◆ Data provided
..............................
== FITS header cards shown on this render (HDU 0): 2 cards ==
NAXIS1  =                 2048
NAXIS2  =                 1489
..............................
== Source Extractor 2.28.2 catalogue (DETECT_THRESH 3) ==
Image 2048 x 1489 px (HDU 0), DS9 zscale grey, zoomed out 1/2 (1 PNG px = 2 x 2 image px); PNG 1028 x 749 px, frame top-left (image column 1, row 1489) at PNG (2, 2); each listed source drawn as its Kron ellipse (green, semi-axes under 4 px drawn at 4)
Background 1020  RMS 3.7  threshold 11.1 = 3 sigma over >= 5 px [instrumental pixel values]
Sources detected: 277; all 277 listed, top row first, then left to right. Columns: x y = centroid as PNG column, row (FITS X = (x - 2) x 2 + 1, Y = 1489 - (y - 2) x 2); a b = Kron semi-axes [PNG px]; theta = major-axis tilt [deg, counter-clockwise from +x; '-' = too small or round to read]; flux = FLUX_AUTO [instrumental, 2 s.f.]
..............................
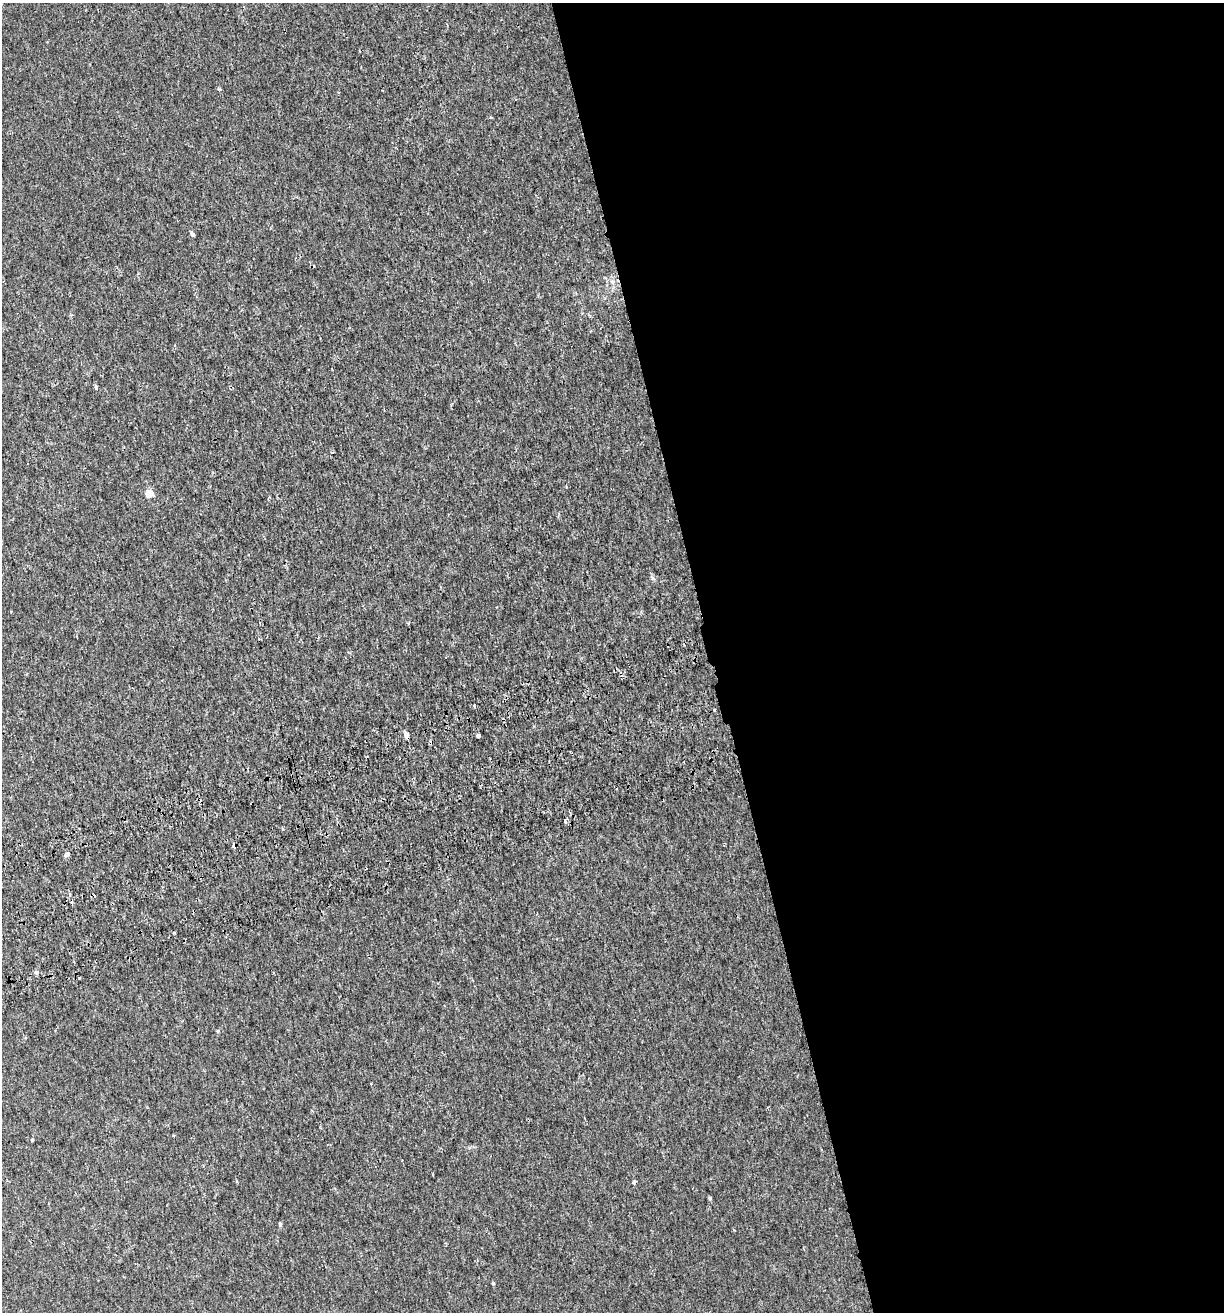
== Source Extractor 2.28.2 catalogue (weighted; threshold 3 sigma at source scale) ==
..............................
◆ Work required
Return, unchanged, the stretch of material above from the line containing "2.28.2 catalogue (DETECT_THRESH" through the line containing "Sources detected: 277;", including both of those lines.

◆ Full response
== Source Extractor 2.28.2 catalogue (DETECT_THRESH 3) ==
Image 2048 x 1489 px (HDU 0), DS9 zscale grey, zoomed out 1/2 (1 PNG px = 2 x 2 image px); PNG 1028 x 749 px, frame top-left (image column 1, row 1489) at PNG (2, 2); each listed source drawn as its Kron ellipse (green, semi-axes under 4 px drawn at 4)
Background 1020  RMS 3.7  threshold 11.1 = 3 sigma over >= 5 px [instrumental pixel values]
Sources detected: 277; all 277 listed, top row first, then left to right. Columns: x y = centroid as PNG column, row (FITS X = (x - 2) x 2 + 1, Y = 1489 - (y - 2) x 2); a b = Kron semi-axes [PNG px]; theta = major-axis tilt [deg, counter-clockwise from +x; '-' = too small or round to read]; flux = FLUX_AUTO [instrumental, 2 s.f.]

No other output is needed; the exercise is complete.